In March, the New York Times revealed that Uber was evading and deceiving law enforcement officials in a number of cities through an internal software program called Greyball. The program goes to alarming lengths of surveillance to sidestep regulators, and an investigation by the city of Portland reveals how it was used to circumvent government officials there.
City officials said on Thursday that Uber had used the program to dodge 16 regulators who were responsible for governing the ride-sharing service in Portland. The investigation specifically found that Uber “used Greyball to block 17 rider accounts, 16 of which belonged to government officials, and deny 29 ride requests by city transportation enforcement officers,” Reuters reported. The program enabled Uber to operate illegally in the city for four months, starting in December 2014—Uber stopped using the program there in April 2015, when Portland officials approved the company to operate in the city.
“They want to profit in Portland without playing by the same rules as existing cab companies,” City Commissioner Steve Novick said in a statement in December 2014. “People who pick up passengers for Uber in Portland should know that they are operating illegally and could be subject to penalties.”

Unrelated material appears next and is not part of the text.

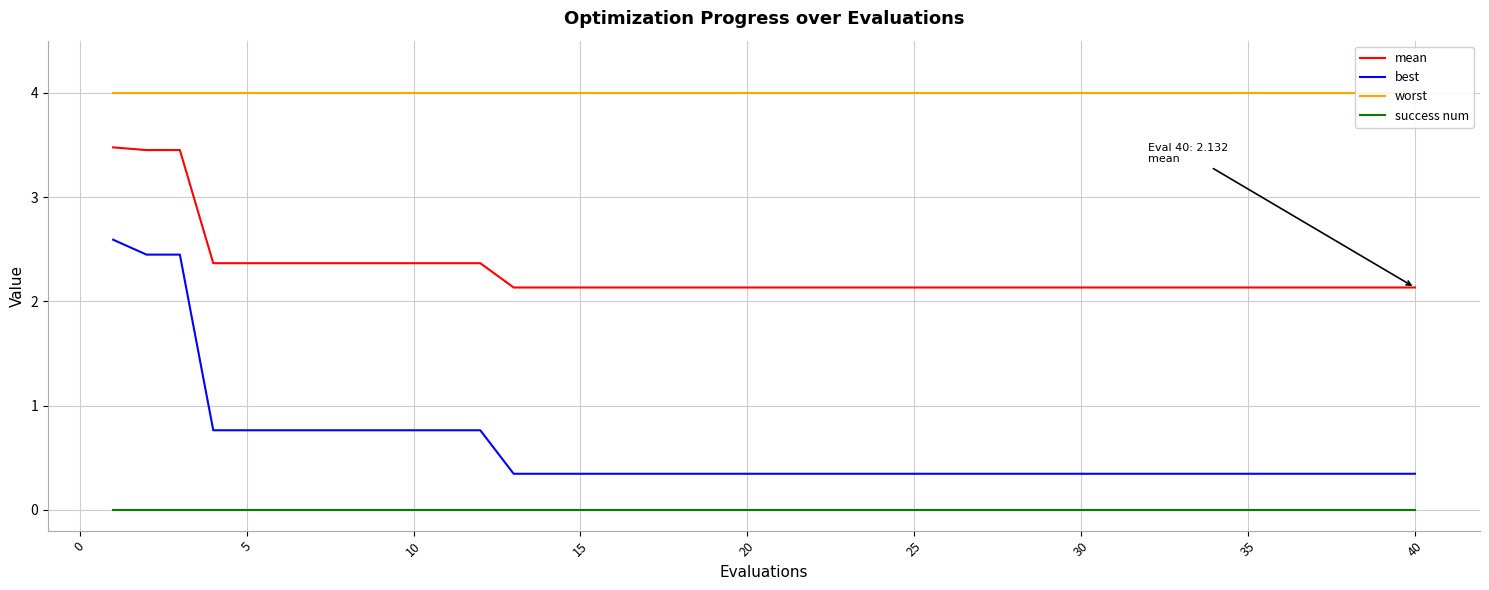

True or false: best and worst intersect in this chart.

False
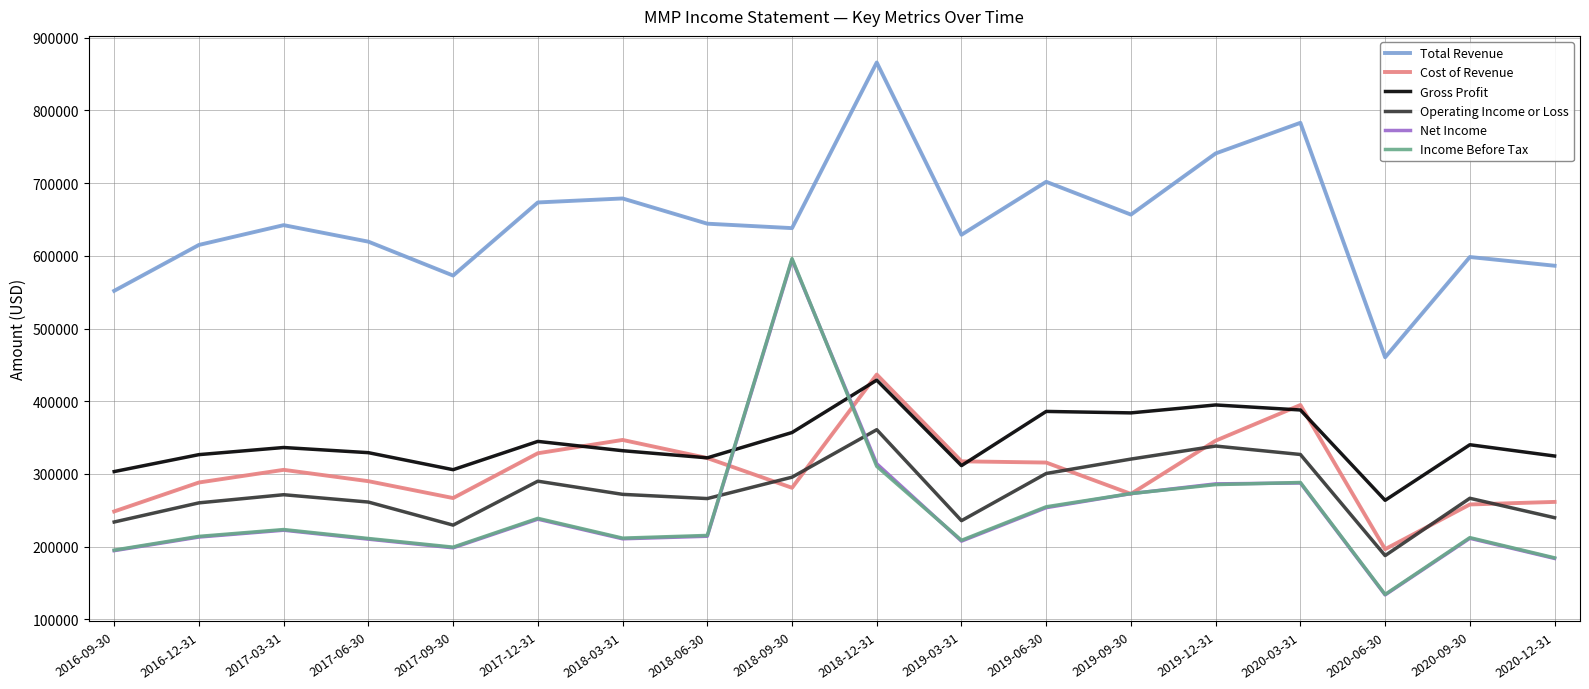

What is the minimum value for Cost of Revenue?

196600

For the uninitiated, Greyball is a secret internal program that about 50 or 60 Uber employees knew about, according to the Times report, and was used in a number of cities, including Portland, Boston, Las Vegas, and Paris, Oregon, and also a few countries outside the US. According to the Times, Grayball showed officials “ghost cars” in a fake version of the app in an attempt to dodge regulators and also allegedly created geo-fences around potential investigative areas. If Uber noticed a user was repeatedly opening and closing an app in one of those regions, they were flagged.
The ride-sharing service also reportedly traced user credit card information and searched social media accounts in an effort to track down potential investigators. And when Uber figured out that officials were using burner phones, employees looked up the device numbers of the cheapest ones on sale at local electronics stores, “which were often the ones bought by city officials, whose budgets were not sizable.”

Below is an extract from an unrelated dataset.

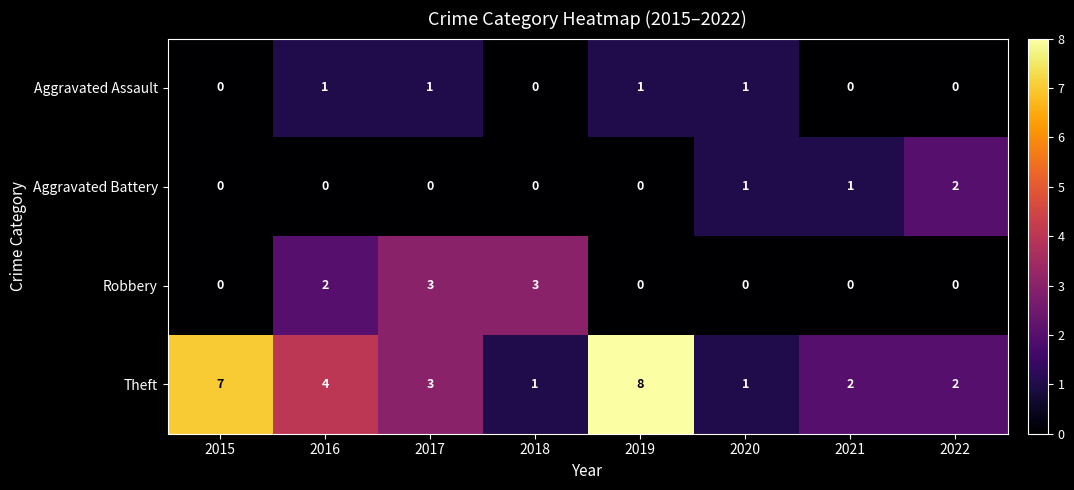

How many data points in Robbery are above 0?

3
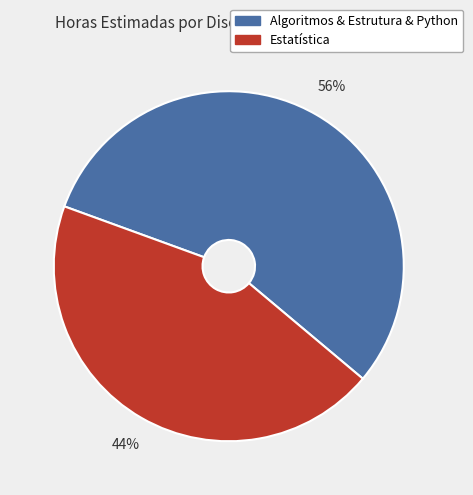

To the nearest percent, what is the average slice percentage?

50%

“In using Greyball, Uber has sullied its own reputation,” the Portland Bureau of Transportation wrote in its report, Reuters reported. The program is one of numerous controversies that Uber’s new CEO Dara Khosrowshahi has inherited since the former Expedia chief joined the company at the end of August.
In addition to the Portland investigation, the Department of Justice launched a criminal investigation in May into Uber’s use Greyball. And the Greyball investigation is just one of many issues plaguing the company. It is also grappling with the ongoing Benchmark Capital and Waymo lawsuits, as well as a federal investigation into another Uber program—“Hell”—that allegedly spied on competitors.
Damn. It’s been a busy first month for Dara.